◆ **Directive**: Filter the lines below, keeping each one that holds "improving".

◆ **Extracted page text data**:
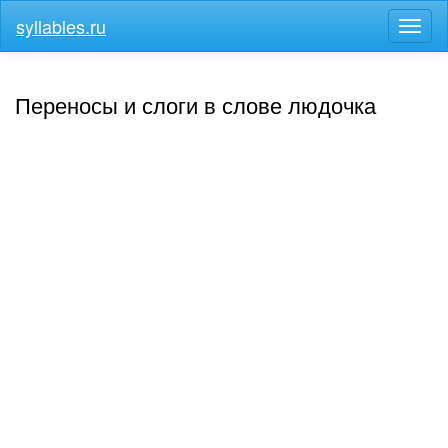
syllables.ru
Разв
меню
Переносы и слоги в слове людочка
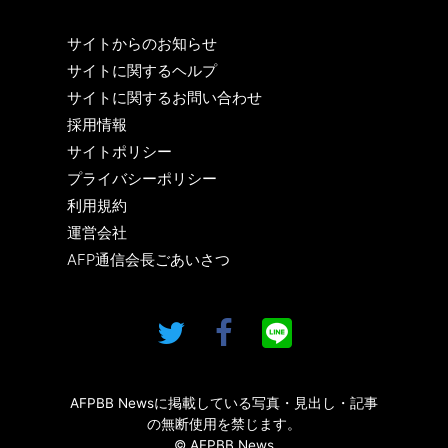
サイトからのお知らせ
サイトに関するヘルプ
サイトに関するお問い合わせ
採用情報
サイトポリシー
プライバシーポリシー
利用規約
運営会社
AFP通信会長ごあいさつ
AFPBB Newsに掲載している写真・見出し・記事
の無断使用を禁じます。
© AFPBB News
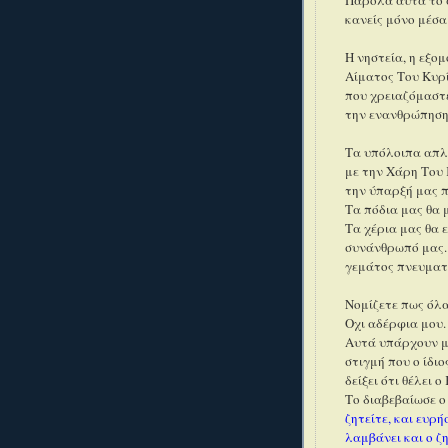
Παρόλα αυτά το α
κανείς μόνο μέσα
Η νηστεία, η εξο
Αίματος Του Κυρί
που χρειαζόμαστε
την ενανθρώπηση
Τα υπόλοιπα απλά
με την Χάρη Του 
την ύπαρξή μας π
Τα πόδια μας θα 
Τα χέρια μας θα 
συνάνθρωπό μας. 
γεμάτος πνευματι
Νομίζετε πως όλα
Οχι αδέρφια μου.
Αυτά υπάρχουν μ
στιγμή που ο ίδι
δείξει ότι θέλει ο
Το διαβεβαίωσε 
ζητείτε, και ευρή
λαμβάνει και ο ζ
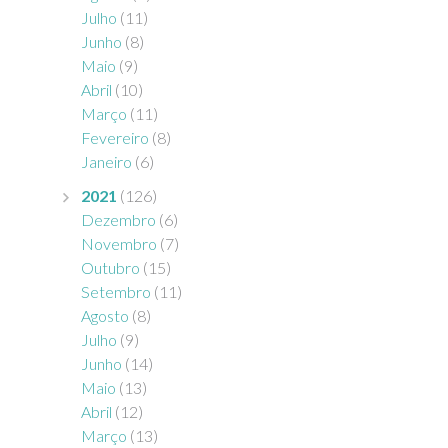
Julho
(11)
Junho
(8)
Maio
(9)
Abril
(10)
Março
(11)
Fevereiro
(8)
Janeiro
(6)
2021
(126)
Dezembro
(6)
Novembro
(7)
Outubro
(15)
Setembro
(11)
Agosto
(8)
Julho
(9)
Junho
(14)
Maio
(13)
Abril
(12)
Março
(13)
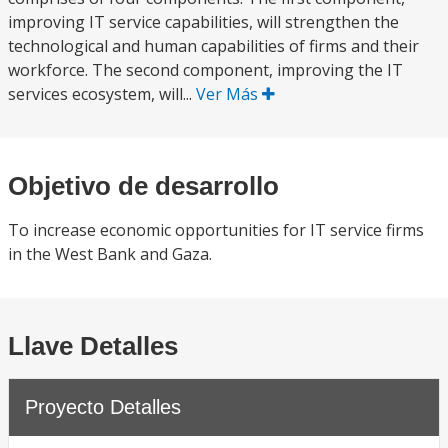
improving IT service capabilities, will strengthen the
technological and human capabilities of firms and their
workforce. The second component, improving the IT
services ecosystem, will...
Ver Más
Objetivo de desarrollo
To increase economic opportunities for IT service firms
in the West Bank and Gaza.
Llave Detalles
Proyecto Detalles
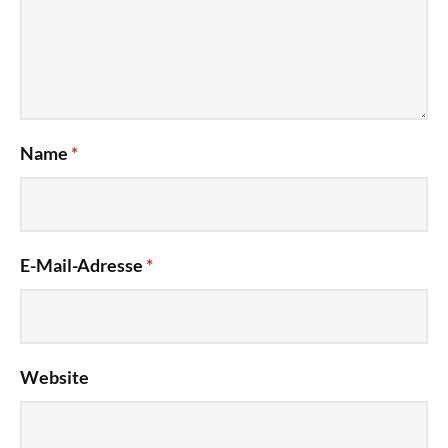
Name
*
E-Mail-Adresse
*
Website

◆ **Solution for this task**:
improving IT service capabilities, will strengthen the
workforce. The second component, improving the IT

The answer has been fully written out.